• What you need to do: An exact copy of all the entries is needed, with no images in it.

• Data to examine:
========

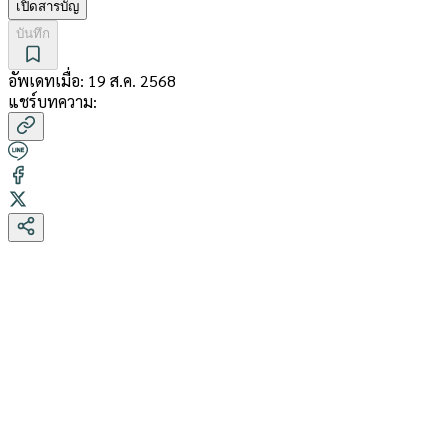
เปิดสารบัญ
บันทึก
อัพเดทเมื่อ:
19 ส.ค. 2568
แชร์บทความ:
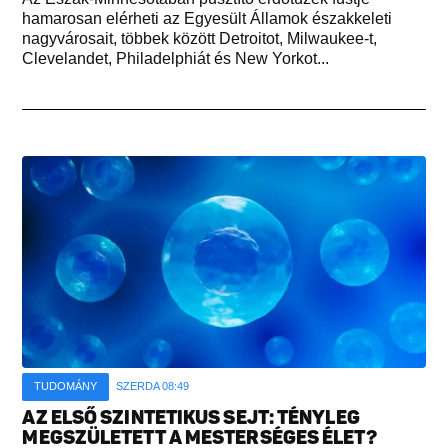
hamarosan elérheti az Egyesült Államok északkeleti
nagyvárosait, többek között Detroitot, Milwaukee-t,
Clevelandet, Philadelphiát és New Yorkot...
TUDOMÁNY
SZERDA 08:49
AZ ELSŐ SZINTETIKUS SEJT: TÉNYLEG
MEGSZÜLETETT A MESTERSÉGES ÉLET?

========

• Expected output:
เปิดสารบัญ
บันทึก
อัพเดทเมื่อ:
19 ส.ค. 2568
แชร์บทความ:
hamarosan elérheti az Egyesült Államok északkeleti
nagyvárosait, többek között Detroitot, Milwaukee-t,
Clevelandet, Philadelphiát és New Yorkot...
TUDOMÁNY
SZERDA 08:49
AZ ELSŐ SZINTETIKUS SEJT: TÉNYLEG
MEGSZÜLETETT A MESTERSÉGES ÉLET?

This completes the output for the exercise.